Hyper-local advertising seems to be on the rise.
Posters, messages and scrawls you get to see at street corners, on TNEB junction boxes and on the avenue trees.
They seem to offer leads to life trends.
Jobs are always on offer.
So are cures for cancer and impotency.
Between the two, the host of services can range from offering to teach you how to download songs or arranging to clean your overhead tank.
Across our office, in the corner of a busy junction we have a hugely popular fruit juice shop. The shop has been written about by all the city dailies and is counted to be among the ten most popular ‘joints’ for young people.
I think it scores high on four counts - range of juices, the quality, the speed with which they are served and the refills most customers enjoy, for free.
I still have not tried out the Sharjah Special here.
At any given time, there are 25 to 30 people hanging out at this joint. So now I know why the abandoned traffic police booth that some sponsor erected at this junction has become the notice board for hyperlocal advertising.
Somebody is looking for housewives, retirees and youth to canvas for SBI Life.
Another is promising assignments that allow you to work from home. Rs.8000 if you work part time, Rs.16,000 if you work fulltime and Rs.5000 if you work all through Sunday. There is a promise too - you don’t have to make phone calls, you don’t have to attain targets. Just work!

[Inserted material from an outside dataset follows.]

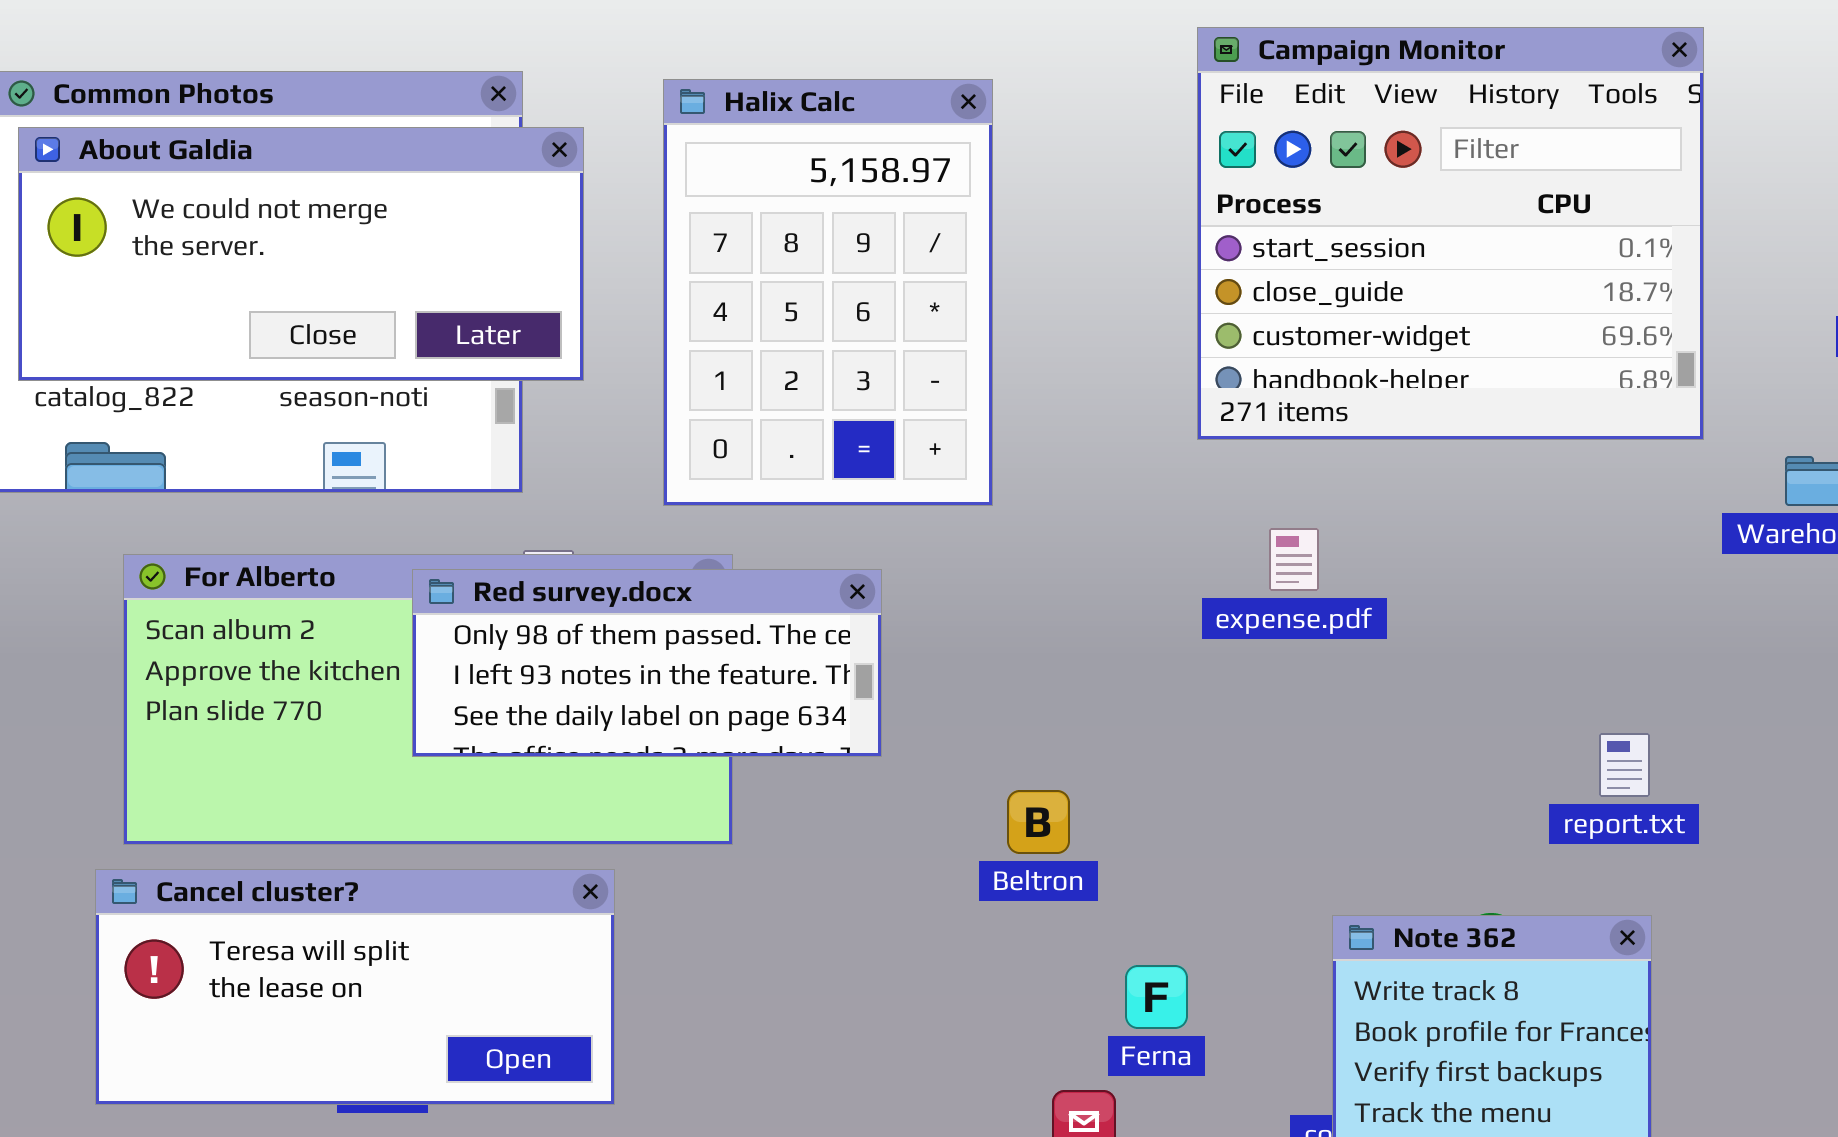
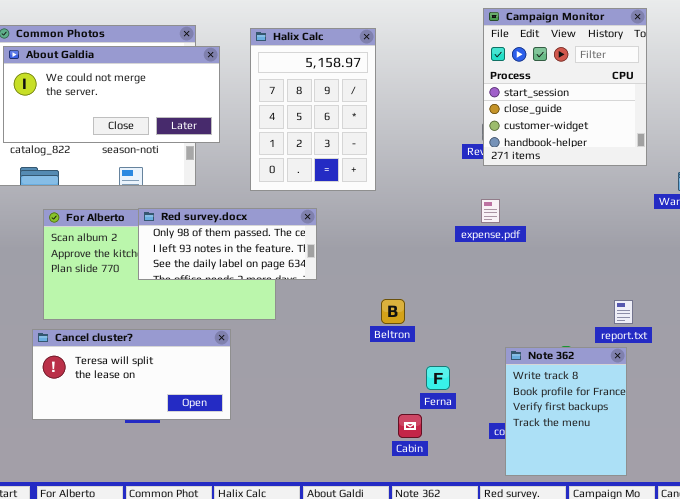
Campaign Monitor: [1197,27,1704,440] -> [483,8,647,166], resized
Red survey.docx: [412,569,882,757] -> [138,208,317,280], moved
report.txt: [1599,733,1650,797] -> [614,300,633,324], moved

There is also a dirty war of handbills that is going on in this nook. Between agents of internet services providers.
Last week, a leading newspaper launched its campaign - it had part time jobs for young people.
Fighting for space and produced on cheap recycled paper are the posters of a Sex Clinic located in a lane of Triplicane.
Hyperlocal advertising does work. You have to choose the locations in the neighbourhood.